- Official movie poster
- Directed by: Ben Feleo
- Screenplay by: Ben Feleo; Reynaldo Castro;
- Story by: Ben Feleo; Ana Santos;
- Produced by: William Leary
- Starring: Andrew E.; Redford White;
- Cinematography: Ernie dela Paz
- Edited by: Rene Tala
- Music by: Ricky del Rosario
- Production company: Viva Films
- Distributed by: Viva Films
- Release date: April 17, 1996;
- Running time: 110 minutes
- Country: Philippines
- Language: Filipino

= Neber 2 Geder =

1996 comedy film by Ben Feleo

Neber 2-Geder (also known as Neber 2 Geder) (lit. 'Never Together') is a 1996 Philippine comedy film co-written and directed by Ben Feleo. The film stars Andrew E. and Redford White.

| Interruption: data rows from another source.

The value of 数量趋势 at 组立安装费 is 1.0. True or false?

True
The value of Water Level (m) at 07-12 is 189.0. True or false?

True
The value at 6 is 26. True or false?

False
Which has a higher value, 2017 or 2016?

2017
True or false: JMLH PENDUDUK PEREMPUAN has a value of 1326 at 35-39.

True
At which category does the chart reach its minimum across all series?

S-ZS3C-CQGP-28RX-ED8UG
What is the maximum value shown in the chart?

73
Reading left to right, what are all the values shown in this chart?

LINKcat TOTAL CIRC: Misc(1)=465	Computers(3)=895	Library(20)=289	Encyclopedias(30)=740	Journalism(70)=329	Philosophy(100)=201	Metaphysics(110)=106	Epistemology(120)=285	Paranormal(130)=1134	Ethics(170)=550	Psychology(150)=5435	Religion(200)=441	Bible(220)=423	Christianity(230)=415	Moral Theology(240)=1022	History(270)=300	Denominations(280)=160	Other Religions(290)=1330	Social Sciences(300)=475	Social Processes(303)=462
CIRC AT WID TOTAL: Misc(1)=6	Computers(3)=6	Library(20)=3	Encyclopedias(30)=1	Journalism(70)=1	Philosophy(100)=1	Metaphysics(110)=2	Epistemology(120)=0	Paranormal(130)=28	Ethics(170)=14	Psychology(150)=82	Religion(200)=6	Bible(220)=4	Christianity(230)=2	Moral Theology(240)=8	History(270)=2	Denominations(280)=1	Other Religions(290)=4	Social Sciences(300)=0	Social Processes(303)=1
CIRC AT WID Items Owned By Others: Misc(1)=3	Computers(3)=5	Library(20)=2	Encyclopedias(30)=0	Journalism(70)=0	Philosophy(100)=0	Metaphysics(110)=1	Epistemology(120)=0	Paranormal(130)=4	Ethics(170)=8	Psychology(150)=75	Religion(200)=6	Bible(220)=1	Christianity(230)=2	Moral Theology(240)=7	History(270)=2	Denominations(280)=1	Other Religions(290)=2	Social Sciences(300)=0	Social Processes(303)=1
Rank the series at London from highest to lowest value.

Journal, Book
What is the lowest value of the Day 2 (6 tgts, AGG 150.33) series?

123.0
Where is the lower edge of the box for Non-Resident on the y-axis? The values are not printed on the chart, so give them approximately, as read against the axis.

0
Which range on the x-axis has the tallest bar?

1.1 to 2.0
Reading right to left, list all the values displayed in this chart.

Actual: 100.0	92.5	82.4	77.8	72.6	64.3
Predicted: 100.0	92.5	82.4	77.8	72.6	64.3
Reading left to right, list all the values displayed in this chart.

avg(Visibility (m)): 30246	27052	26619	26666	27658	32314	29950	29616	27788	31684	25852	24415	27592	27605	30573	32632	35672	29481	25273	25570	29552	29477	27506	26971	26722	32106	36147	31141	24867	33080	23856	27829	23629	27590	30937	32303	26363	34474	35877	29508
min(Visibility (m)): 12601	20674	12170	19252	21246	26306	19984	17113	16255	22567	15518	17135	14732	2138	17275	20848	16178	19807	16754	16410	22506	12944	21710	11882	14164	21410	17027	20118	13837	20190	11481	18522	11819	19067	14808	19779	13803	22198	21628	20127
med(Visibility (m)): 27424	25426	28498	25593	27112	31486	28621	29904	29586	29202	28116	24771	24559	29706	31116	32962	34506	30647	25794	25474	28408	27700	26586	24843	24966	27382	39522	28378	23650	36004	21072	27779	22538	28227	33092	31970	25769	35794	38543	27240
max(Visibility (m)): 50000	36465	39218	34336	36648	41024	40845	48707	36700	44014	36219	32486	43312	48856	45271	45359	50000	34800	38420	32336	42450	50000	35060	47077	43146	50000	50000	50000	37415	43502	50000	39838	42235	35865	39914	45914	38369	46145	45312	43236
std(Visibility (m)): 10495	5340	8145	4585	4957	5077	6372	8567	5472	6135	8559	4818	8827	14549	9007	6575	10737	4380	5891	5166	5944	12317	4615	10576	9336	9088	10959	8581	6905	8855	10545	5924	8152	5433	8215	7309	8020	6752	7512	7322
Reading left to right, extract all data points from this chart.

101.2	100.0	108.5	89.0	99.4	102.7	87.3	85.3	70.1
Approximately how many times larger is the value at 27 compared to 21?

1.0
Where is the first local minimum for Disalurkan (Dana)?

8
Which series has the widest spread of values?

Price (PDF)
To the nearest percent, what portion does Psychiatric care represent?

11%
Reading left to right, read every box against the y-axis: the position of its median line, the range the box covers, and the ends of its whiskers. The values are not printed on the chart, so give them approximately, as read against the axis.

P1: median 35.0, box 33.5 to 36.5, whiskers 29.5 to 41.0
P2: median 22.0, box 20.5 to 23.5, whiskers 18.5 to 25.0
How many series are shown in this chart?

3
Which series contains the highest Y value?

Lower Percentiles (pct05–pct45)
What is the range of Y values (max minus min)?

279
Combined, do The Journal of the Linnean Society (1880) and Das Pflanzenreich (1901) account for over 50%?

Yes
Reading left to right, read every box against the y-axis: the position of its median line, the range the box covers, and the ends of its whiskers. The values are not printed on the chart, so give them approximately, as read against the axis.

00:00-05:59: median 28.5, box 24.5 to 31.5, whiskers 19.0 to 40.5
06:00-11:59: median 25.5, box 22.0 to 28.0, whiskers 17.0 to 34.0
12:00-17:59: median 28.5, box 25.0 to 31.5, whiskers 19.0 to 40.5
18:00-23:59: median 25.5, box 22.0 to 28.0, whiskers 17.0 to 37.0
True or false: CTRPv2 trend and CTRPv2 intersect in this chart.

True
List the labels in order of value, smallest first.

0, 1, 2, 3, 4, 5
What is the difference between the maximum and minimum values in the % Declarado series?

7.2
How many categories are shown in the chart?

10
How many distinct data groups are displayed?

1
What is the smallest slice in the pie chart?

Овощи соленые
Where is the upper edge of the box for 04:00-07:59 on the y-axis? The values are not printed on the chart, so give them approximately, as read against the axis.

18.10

The film is streaming online on YouTube.

==Plot==
Two roommates of different races, Berto and Tonyo, were not having a good time sharing at their old house and having work within each other until they ended up staying at their boss' mansion while he left on vacation. Their respective families came by and their sisters started a romantic relationship in-between the men while a criminal mastermind was on the hunt for the diamonds that was concealed on a teddy bear.

==Cast==
- Andrew E. as Berto
- Redford White as Tonyo
- Amanda Page as Carmen
- Cara Marsan as Melba
- Zeny Zabala as of Tonyo's mother
- Ben Tisoy as Berto's father
- Elizabeth Ramsey as Berto's aunt
- Michael de Mesa as Ricky
- Via Veloso as Ricky's Girl ( uncredited )
- Tony Carreon as Senior Mondragon
- Joji dela Paz as Mr. Rivera
- Mykell Chan as Ricky's righthand
- Angel Baldomar as Ricky's bodyguard

==Production==
The film had a working title Black and White. It was later on changed to its current title due to its slight racial dig.